Mais le principal changement attendu dans un avenir proche concerne la profession phare : la médecine. Il y a trois ans, le ministère de la santé a annoncé une réforme spectaculaire concernant les études de médecine à l'étranger, à savoir qu'il ne reconnaîtrait ces études que dans les pays membres de l'Organisation de coopération et de développement économiques (OCDE) ou ayant reçu une reconnaissance spéciale. Cette décision a été prise lorsque le ministère s'est rendu compte que des milliers d'Israéliens étaient inscrits dans des écoles de médecine de qualité inférieure dans des pays comme la Roumanie, l'Arménie, la Moldavie et l'Ukraine, et qu'ils obtenaient leur diplôme sans pratiquement aucune expérience pratique, ce qui est crucial dans les études de médecine. Le résultat sera que d'ici deux à trois ans, les cadres médicaux fréquentés par des milliers d'Israéliens - dont la plupart sont apparemment des Israéliens arabes -fermeront brusquement leurs portes. Seuls ceux qui avaient commencé leurs études dans ces établissements en 2019 ont reçu l'autorisation de les terminer et de se présenter à l'examen de licence israélien.


Si cette décision semble avoir un effet négatif sur le grand nombre d'Arabes d'Israël qui, jusqu'à présent, s'étaient inscrits dans les facultés de médecine de ces pays, elle protège en fait la société dans son ensemble et la communauté arabe en particulier contre les médecins dont les études étaient d'un faible niveau. "Je ne voudrais pas que de mauvais médecins entrent dans le système de santé, car au bout du compte, tout le monde en souffre, et je ne voudrais pas qu'une situation problématique perdure simplement pour que les Arabes puissent trouver un emploi", déclare Tehawkho.

"Ce que j'aimerais, poursuit-elle, c'est que l'on s'occupe des obstacles qui les poussent à   poursuivre leurs études dans ces endroits - car ils ne sont pas acceptés pour des études en Israël, pas acceptés dans les bons endroits.
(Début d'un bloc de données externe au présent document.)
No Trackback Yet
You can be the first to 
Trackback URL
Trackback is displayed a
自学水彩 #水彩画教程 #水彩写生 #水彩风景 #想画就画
La racine du problème est le système éducatif arabe, qui est très faible. C'est la grande histoire, mais le symptôme d'un problème bien plus vaste".

Abo Foul-Darawsheh, dont le mari est également chirurgien à Rambam, déclare que malgré ses premiers rêves de voyage dans l'espace, elle est heureuse d'avoir fini par devenir médecin. "Il y a une énorme satisfaction à cela. J'ai choisi une belle profession, dans laquelle vous diagnostiquez le problème et vous opérez également pour le résoudre", dit -elle. "J'ai déménagé de Haïfa à Nazareth dans le but de contribuer à ma communauté dans des endroits où les organismes de maintien de la santé ne rendent pas le service accessible, afin que les femmes arabes que je rencontre reçoivent les meilleurs soins médicaux, et que les problèmes médicaux ne soient pas négligés. Les villages n'ont pas suffisamment accès à la mammographie et à la chirurgie mammaire, et je m'efforce de me rendre physiquement dans les villages périodiquement".